Once the power base of the intellectual and wealthy elite, "greater Fes" now has more than a million citizens, and some parts have begun to fray around the edges. In the late 90s, the World Bank loaned a large amount to the city to improve public facilities and restore the medina. The city is divided into 3 main sections: Fès el-Bali (old Fes), the amazing, almost bewildering array of alleyways in the walled medina, Fès el-Jdid, home to the Royal Palace and Jewish quarter, and the Ville Nouvelle, the smart modern section in the southwest.

Fès el-Bali is clustered with souks where you can haggle for crafts, especially leather goods. If you want to see exactly how your leather satchel was made, a tour of a tannery is a real eye-opener (and nose-closer) – half of Morocco’s total leather production comes from the raw materials produced in Fès's tanneries. Besides the thousands of alleys, there are also hundreds of intriguing buildings: abandoned palaces, still vibrant medersas, unexpectedly intricate townhouses, and the immense Kairaouine Mosque that can hold more than 20,000 people (closed to non-Muslims). All in all, it's more medieval than Marrakech, more evocative and authentic, tougher to penetrate, and totally undisneyfied.

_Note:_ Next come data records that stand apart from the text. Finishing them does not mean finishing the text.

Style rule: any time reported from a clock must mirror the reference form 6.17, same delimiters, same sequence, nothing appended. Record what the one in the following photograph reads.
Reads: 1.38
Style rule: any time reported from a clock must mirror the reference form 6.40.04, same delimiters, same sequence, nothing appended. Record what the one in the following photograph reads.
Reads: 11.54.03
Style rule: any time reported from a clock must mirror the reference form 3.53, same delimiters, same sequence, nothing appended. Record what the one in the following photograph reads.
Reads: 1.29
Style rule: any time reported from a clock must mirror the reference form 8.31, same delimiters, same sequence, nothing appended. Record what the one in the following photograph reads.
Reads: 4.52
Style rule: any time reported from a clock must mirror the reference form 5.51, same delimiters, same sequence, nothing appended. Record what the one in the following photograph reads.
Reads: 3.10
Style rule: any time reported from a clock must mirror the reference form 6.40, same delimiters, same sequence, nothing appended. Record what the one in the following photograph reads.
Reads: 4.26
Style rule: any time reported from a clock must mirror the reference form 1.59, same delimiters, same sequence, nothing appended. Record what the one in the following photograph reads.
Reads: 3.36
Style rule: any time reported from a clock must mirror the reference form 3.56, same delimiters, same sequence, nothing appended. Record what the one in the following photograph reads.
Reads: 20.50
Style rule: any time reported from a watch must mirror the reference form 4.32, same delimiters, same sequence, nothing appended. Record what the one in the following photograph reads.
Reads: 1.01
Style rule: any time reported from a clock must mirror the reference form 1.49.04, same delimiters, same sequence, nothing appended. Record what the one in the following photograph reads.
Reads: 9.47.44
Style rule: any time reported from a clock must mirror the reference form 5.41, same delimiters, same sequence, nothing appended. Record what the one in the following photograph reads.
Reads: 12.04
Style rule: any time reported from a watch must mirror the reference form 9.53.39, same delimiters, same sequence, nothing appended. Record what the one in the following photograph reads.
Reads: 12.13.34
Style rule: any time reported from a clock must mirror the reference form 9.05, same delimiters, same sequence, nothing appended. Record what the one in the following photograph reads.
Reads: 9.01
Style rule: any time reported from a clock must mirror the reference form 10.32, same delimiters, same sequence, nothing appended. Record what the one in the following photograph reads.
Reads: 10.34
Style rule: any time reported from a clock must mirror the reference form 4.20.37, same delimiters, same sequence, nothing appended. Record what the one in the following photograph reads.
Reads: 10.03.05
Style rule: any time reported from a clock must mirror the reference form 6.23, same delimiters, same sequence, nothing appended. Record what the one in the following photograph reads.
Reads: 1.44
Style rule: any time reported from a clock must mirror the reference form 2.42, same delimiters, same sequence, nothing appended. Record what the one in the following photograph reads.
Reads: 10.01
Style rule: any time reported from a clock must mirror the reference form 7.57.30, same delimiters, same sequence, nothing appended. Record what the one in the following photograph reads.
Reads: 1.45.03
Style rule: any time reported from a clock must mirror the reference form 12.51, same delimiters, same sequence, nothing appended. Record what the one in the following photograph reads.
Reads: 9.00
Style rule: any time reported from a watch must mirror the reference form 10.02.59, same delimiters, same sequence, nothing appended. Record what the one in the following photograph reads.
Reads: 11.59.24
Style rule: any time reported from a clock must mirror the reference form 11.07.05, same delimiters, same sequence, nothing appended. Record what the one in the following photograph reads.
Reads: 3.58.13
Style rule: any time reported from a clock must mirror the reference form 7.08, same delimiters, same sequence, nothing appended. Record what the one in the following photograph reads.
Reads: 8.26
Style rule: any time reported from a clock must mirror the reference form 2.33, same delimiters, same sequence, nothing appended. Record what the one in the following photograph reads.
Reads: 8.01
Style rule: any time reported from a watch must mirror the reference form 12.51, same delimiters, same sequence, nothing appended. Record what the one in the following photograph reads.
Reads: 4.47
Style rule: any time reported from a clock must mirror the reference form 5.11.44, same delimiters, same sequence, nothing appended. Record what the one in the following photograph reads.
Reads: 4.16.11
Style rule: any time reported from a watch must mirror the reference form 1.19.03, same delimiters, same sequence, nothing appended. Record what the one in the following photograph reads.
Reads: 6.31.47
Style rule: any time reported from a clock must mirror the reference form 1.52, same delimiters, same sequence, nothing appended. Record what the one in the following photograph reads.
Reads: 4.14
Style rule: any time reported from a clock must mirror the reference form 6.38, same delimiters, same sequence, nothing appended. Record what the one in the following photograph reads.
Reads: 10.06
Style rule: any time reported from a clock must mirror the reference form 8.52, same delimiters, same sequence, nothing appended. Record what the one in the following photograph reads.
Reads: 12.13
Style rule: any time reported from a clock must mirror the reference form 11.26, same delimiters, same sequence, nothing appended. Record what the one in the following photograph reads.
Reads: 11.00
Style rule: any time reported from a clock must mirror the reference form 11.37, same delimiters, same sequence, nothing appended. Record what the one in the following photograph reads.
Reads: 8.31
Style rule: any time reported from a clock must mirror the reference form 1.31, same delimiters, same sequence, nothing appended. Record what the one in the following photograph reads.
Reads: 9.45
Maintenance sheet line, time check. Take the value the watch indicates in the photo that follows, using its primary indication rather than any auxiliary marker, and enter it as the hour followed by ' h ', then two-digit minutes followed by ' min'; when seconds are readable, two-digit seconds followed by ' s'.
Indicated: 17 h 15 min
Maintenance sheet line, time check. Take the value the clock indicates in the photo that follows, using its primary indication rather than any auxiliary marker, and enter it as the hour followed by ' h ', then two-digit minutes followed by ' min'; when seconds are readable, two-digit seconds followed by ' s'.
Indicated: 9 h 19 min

Less complicated to explore, Fès el-Jdid (new Fès) is home to the mellah, the Jewish neighbourhood, with its contrasting construction style of windows and balconies facing the street. Here also is the Dar el-Makhzen (Royal Palace), wonderfully restored, although unfortunately its 80 hectares of gardens are closed to the public. Tours of palaces like Dar el Glaoui that do open their doors to tourists, and even some that don’t can be arranged via some hotels.

Make sure you visit the newly re-opened Bou Jeloud public gardens which are laid out in typical Islamic symmetry with cooling water features and grand avenues of palm. Conveniently sandwiched between Fes el-Bali and Fes el-Jdid, it makes for a perfect restbite from the hustle and bustle.

Built in the French colonial style, the Ville Nouvelle is not so secretive, with green squares, parks and tree-lined boulevards lined with chic cafés. This is the administrative district, where you’ll find the post office, banks, train station and most major restaurants.

Fès has a lively cultural scene, one of whose highlights is the Festival of Sacred Music in June.

Be aware that the medina is a gritty, almost medieval city whose only transport is mules and trolleys - which means dodging mule dung and impatient porters, not being put off by the whiff of tanneries or a street butcher decapitating chickens, walking to/from your hotel and expecting to get lost several times.

Some public buildings are closed for restoration, and many mosques are closed to non-Muslims - though you can usually poke your nose through the door without offending anyone.